— The image on the left shows the glass ball’s “plop” as it enters the water. The ball on the right is coated with a hydrophobic layer that causes it to repel water, creating a bigger splash (Image: Lydéric Bocquet)
When a spherical object such as a ball is dropped onto water, it sometimes pierces the surface with a gentle plop, and sometimes slams through creating a big splash.
Lydéric Bocquet at the Claude-Bernard University in Lyon, France, and colleagues found these varied impacts a puzzling phenomenon. Why would two spheres of the same size, shape and material create such different effects?
Now Bocquet believes his team has found the answer: the molecular treatment of the surface of the spheres whether it attracts or repels water is paramount, he says.

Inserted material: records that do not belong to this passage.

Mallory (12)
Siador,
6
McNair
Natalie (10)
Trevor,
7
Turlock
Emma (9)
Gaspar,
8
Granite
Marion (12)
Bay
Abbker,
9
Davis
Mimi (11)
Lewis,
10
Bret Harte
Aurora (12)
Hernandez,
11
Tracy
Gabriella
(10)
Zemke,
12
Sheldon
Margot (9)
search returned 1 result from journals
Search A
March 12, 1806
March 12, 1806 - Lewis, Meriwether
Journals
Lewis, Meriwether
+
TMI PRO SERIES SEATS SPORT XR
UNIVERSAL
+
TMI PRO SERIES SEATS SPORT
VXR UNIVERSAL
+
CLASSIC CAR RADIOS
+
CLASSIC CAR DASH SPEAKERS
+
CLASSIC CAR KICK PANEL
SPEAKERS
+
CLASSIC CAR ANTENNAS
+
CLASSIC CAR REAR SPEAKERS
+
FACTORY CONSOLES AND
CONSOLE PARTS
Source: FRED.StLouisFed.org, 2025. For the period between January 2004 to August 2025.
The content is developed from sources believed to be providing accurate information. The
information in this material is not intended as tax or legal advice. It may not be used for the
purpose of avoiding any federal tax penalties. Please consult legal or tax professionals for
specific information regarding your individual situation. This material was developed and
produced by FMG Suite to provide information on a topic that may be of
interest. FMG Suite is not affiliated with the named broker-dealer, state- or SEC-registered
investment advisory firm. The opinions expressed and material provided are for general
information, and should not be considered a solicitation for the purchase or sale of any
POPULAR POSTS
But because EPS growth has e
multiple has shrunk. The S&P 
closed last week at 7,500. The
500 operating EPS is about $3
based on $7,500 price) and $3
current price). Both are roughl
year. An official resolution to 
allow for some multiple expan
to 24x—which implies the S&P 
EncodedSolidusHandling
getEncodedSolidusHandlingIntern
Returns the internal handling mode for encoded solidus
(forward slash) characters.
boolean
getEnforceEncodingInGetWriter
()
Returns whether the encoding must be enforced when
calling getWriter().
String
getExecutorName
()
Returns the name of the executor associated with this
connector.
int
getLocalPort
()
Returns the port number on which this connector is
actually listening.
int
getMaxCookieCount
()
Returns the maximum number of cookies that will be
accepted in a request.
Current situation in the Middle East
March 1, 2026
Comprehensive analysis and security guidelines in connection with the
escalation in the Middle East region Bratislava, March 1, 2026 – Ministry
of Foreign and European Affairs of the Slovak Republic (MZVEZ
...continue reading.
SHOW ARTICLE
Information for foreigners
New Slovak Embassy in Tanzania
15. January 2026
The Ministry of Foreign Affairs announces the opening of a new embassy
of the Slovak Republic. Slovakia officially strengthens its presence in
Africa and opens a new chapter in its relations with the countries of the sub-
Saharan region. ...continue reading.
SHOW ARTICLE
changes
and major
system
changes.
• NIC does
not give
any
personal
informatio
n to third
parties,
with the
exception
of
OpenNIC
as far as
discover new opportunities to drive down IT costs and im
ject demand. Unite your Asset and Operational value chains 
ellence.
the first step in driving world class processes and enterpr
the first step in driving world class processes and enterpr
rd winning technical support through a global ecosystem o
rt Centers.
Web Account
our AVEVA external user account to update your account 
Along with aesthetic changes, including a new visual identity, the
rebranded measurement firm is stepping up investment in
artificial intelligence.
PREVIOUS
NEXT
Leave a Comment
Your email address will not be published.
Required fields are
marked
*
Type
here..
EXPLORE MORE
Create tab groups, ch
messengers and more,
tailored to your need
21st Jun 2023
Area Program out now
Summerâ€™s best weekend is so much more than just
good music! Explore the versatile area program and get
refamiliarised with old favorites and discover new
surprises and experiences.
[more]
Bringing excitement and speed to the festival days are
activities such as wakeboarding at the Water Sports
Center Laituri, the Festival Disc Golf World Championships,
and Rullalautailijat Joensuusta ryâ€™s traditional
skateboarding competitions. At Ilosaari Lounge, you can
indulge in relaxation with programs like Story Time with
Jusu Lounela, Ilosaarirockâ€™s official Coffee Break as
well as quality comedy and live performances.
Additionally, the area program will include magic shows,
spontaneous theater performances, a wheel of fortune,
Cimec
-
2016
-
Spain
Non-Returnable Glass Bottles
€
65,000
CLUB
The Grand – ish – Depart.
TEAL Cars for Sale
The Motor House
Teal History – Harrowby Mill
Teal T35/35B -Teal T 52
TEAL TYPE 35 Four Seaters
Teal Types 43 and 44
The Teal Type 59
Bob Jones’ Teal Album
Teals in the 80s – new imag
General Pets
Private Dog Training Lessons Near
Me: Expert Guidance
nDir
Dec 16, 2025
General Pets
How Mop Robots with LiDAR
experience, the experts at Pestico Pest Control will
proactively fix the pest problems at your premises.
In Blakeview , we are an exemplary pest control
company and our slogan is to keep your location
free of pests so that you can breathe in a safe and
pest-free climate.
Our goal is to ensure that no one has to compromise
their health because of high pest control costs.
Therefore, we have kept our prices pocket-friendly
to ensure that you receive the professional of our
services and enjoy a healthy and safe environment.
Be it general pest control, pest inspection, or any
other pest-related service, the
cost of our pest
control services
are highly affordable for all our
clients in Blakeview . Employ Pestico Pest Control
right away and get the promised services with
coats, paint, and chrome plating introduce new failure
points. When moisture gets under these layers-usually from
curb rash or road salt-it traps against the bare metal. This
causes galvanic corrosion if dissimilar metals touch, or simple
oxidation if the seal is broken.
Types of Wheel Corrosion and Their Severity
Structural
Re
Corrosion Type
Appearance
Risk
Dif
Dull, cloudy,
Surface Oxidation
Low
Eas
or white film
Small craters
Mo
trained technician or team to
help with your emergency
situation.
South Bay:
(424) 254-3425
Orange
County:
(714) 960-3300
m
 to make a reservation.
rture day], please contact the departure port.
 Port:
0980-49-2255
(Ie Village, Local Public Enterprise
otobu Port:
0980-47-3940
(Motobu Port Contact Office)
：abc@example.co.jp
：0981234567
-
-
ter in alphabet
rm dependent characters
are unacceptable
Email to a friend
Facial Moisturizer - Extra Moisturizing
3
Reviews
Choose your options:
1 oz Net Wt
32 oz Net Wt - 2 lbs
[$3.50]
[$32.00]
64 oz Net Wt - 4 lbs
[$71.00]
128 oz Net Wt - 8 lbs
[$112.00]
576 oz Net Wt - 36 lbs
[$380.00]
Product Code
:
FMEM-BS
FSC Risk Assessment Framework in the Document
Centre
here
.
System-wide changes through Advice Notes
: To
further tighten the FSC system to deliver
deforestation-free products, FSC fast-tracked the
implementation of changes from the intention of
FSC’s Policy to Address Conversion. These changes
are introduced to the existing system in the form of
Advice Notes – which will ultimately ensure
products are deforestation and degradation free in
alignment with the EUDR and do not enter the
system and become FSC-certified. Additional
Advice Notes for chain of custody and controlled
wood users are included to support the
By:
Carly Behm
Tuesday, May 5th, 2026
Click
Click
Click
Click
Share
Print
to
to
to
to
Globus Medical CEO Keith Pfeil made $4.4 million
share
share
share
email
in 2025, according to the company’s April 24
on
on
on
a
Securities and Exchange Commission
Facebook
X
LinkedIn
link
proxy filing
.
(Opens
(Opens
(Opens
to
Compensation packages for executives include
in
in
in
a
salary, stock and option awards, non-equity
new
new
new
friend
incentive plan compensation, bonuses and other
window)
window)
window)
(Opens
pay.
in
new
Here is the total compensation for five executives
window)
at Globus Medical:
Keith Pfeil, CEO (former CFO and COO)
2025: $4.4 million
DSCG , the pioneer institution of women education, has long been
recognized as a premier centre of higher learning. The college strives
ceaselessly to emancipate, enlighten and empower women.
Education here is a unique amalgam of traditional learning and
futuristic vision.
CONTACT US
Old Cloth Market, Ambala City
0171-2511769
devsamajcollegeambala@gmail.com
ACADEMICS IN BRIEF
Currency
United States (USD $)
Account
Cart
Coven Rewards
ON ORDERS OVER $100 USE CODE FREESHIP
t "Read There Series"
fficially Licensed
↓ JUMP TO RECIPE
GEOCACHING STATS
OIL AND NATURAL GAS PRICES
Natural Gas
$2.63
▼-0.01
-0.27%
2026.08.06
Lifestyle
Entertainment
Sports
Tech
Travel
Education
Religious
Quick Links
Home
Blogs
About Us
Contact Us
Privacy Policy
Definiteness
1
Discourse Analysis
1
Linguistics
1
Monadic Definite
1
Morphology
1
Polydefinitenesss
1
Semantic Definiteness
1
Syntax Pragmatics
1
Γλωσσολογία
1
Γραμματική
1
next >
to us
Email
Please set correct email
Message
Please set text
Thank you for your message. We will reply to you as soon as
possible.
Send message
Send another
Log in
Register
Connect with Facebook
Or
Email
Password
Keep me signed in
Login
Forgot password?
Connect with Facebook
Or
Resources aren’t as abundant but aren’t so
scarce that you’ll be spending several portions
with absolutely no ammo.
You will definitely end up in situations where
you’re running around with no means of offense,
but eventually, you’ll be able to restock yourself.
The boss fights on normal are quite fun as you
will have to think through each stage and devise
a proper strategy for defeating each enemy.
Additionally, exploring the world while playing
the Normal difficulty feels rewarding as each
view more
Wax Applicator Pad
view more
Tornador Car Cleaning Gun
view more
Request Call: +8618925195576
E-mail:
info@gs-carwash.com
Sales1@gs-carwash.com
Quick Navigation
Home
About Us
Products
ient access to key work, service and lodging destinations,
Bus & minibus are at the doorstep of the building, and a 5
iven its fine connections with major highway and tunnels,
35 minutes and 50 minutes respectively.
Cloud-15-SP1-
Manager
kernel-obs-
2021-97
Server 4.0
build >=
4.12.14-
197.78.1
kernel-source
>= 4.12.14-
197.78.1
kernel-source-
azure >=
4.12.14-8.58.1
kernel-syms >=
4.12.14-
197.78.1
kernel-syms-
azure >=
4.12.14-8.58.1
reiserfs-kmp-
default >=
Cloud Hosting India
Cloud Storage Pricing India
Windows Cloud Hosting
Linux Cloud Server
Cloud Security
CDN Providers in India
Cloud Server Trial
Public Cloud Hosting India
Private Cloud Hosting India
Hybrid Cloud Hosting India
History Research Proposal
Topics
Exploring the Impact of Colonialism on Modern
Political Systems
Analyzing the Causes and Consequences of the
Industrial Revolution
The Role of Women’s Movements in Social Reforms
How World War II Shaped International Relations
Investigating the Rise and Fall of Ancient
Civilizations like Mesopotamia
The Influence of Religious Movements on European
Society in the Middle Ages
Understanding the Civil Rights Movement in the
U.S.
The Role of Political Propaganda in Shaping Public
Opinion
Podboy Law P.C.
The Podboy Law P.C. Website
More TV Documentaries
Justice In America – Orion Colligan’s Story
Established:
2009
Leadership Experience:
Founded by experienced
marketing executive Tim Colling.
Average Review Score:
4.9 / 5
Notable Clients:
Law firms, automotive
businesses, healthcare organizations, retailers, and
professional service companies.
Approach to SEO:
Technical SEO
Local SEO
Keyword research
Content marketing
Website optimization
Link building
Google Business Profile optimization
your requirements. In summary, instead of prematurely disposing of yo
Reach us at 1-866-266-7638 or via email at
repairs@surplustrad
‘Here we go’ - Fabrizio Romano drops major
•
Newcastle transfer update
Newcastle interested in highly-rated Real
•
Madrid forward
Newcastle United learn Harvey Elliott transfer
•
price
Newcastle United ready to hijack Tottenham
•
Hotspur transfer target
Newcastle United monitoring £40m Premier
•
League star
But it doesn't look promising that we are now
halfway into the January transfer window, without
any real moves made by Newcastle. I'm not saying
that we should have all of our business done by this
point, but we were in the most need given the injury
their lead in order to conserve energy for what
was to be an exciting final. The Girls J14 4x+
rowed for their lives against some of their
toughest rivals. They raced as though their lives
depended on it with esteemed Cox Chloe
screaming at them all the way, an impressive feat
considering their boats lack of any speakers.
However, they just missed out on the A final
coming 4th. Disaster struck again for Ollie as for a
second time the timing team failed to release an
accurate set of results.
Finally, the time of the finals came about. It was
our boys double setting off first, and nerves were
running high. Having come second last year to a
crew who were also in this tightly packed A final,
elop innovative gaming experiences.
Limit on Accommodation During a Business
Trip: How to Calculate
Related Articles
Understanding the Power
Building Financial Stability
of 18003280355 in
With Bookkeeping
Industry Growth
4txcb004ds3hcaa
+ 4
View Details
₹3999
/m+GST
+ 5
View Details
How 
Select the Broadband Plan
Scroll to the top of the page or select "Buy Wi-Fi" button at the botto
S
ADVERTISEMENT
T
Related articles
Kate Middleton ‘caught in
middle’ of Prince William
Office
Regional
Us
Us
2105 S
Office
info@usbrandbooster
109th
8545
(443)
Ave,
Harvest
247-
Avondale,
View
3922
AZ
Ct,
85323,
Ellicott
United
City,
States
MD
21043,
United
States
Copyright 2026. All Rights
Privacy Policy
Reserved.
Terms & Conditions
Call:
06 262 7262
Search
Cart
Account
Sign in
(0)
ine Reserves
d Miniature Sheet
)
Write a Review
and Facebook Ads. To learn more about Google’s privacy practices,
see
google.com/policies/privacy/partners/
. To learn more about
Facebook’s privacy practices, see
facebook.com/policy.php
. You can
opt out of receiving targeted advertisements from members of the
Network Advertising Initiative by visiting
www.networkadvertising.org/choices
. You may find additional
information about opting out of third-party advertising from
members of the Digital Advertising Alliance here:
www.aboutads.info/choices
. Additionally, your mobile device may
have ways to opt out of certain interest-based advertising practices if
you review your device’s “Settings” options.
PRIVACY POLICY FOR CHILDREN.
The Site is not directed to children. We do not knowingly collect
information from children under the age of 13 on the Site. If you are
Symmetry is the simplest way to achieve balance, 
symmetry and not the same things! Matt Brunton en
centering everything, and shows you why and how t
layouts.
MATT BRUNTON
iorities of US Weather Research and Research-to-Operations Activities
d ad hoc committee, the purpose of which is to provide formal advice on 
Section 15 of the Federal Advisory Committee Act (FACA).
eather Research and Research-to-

The team tried balls of various materials, including aluminium, steel and glass, before choosing the sphere with the most hydrophilic (water attracting) surface. This turned out to be a glass ball, cleaned thoroughly with hydrogen peroxide, sulphuric acid and alcohol. Watch the ball plop gently though the water (requires Quicktime, 1.5 MB).
Making a splash
The researchers then coated that same ball with a nano-layer of a hydrophobic (water repelling) material, called silane. The layer was just one molecule thick. This time, watch the glass ball create a huge splash as it strikes the water (2.4 MB).
The reason for the difference is that during impact, the hydrophobic molecules create an air cavity where the water molecules retreat, which leads to the splash, Bocquet explains. In contrast, liquid reaches up the sides of the hydrophilic glass surface, so no air can enter, and no splash occurs.
The finding could prove useful in reducing splashing that occurs during high-speed water impacts, for example during air-to-water torpedo entries, he says. Here, a nano-layer could prevent air bubbles forming at the tip of the torpedo.